## TASK GOAL
The expected output is each line below containing "המרכבה", copied in full.

[Records contained in a dataset]
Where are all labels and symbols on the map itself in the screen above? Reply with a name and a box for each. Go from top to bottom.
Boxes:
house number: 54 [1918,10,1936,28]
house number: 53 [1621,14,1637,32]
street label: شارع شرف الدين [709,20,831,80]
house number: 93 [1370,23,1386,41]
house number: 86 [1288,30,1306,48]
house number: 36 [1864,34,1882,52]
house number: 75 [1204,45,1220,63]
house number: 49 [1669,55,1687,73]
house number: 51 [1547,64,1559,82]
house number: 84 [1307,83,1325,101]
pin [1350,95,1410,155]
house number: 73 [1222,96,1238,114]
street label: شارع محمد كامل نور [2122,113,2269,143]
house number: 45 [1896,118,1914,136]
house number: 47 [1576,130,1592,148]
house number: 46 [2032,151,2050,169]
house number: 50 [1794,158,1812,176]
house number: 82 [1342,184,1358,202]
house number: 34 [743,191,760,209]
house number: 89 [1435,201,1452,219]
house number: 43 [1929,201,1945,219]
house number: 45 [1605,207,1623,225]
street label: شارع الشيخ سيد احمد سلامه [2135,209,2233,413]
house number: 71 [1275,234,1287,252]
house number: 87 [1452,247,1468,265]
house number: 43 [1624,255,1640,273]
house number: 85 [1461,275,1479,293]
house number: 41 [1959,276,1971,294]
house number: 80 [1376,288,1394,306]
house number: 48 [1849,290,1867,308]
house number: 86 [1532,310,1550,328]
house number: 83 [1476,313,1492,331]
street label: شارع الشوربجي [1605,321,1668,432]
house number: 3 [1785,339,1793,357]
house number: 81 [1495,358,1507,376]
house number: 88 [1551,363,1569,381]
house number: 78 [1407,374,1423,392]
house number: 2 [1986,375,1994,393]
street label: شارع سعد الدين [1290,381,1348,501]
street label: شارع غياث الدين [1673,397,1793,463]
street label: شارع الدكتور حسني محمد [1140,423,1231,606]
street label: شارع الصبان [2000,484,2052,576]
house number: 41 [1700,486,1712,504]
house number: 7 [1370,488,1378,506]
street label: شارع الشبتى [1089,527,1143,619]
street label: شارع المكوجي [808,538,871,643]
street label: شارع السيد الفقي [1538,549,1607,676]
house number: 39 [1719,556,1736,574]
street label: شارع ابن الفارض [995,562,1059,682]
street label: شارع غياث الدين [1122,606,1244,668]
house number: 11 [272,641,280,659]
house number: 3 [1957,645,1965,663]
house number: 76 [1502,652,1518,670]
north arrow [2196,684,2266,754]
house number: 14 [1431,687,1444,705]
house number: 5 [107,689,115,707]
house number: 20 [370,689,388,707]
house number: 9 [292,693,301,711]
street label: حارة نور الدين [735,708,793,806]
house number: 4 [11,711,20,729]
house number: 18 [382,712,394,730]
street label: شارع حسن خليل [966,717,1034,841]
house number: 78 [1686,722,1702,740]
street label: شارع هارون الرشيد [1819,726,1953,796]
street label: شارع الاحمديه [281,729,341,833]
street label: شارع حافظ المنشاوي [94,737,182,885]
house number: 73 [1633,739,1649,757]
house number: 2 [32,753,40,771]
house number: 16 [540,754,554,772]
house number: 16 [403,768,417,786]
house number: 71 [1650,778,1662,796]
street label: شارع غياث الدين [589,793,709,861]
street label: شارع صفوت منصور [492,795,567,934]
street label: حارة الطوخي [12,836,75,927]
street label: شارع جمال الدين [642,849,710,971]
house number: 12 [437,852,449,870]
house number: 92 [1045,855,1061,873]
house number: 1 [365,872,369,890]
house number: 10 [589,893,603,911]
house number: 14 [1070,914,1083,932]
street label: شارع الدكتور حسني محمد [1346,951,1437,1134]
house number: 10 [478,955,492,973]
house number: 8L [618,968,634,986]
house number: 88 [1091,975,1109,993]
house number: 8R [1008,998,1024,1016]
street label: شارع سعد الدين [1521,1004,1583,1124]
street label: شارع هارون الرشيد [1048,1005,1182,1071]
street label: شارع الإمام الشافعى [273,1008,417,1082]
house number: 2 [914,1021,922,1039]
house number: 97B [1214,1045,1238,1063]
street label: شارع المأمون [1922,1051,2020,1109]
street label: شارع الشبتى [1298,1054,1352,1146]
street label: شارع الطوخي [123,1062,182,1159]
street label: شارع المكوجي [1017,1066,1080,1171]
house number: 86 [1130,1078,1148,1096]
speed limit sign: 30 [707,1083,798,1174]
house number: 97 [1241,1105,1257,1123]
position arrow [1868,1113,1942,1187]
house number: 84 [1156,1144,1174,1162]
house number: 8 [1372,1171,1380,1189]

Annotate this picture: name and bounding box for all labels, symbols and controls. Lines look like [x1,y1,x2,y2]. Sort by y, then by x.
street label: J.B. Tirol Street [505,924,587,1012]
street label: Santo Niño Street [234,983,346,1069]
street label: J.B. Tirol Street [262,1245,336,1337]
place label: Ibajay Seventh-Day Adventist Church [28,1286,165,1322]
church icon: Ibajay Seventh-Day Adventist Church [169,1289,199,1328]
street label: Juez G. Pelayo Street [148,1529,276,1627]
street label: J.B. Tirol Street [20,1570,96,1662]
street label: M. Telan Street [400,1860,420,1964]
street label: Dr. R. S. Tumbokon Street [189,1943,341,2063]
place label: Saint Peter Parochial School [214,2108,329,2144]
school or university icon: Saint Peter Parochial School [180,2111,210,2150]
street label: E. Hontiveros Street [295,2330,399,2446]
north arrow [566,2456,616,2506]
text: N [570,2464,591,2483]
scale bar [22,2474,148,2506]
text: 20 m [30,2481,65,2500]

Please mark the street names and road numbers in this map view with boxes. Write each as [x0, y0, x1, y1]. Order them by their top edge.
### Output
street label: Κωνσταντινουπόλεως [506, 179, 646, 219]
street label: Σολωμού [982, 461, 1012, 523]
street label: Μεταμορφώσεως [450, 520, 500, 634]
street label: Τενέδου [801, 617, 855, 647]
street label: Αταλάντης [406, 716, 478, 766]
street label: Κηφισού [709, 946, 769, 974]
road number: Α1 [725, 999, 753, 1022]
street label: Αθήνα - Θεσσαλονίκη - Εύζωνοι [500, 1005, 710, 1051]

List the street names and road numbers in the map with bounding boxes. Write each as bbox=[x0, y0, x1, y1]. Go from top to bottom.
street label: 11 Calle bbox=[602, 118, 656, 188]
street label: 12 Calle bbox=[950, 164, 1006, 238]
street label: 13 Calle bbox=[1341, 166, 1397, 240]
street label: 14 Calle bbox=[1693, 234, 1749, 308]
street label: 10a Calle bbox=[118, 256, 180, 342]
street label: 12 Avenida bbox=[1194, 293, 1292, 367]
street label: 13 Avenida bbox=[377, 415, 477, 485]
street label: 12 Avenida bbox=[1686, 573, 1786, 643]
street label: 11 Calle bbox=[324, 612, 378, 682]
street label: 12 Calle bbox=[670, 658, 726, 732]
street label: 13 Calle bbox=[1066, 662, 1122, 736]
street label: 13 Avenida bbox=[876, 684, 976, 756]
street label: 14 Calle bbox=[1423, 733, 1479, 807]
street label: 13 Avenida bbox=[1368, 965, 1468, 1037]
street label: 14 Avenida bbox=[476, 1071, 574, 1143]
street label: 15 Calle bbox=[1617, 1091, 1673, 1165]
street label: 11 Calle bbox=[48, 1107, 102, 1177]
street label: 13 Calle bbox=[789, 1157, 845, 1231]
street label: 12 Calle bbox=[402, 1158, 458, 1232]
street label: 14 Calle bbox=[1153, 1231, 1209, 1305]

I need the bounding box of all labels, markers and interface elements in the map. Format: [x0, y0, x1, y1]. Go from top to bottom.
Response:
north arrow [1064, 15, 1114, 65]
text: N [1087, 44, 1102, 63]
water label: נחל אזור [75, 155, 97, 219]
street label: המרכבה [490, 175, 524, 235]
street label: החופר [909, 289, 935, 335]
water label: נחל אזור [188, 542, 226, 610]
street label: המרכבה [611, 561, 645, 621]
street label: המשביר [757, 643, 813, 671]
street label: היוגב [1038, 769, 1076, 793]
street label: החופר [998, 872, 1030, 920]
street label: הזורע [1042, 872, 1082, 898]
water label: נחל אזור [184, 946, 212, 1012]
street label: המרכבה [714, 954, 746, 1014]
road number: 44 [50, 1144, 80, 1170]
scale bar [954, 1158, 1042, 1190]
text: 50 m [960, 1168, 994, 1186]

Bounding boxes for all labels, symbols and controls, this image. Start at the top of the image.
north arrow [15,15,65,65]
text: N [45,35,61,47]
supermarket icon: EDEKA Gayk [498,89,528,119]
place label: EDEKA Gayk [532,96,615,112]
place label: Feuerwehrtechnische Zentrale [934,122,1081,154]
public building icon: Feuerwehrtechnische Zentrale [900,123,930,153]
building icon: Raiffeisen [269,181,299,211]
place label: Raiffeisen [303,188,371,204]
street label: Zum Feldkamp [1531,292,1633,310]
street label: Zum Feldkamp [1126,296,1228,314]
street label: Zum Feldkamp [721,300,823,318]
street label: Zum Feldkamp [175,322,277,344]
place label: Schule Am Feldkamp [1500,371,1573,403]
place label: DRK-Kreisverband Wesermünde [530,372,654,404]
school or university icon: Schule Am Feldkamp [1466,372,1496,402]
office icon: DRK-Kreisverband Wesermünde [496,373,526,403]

## EXERCISE RESULT
street label: המרכבה [490, 175, 524, 235]
street label: המרכבה [611, 561, 645, 621]
street label: המרכבה [714, 954, 746, 1014]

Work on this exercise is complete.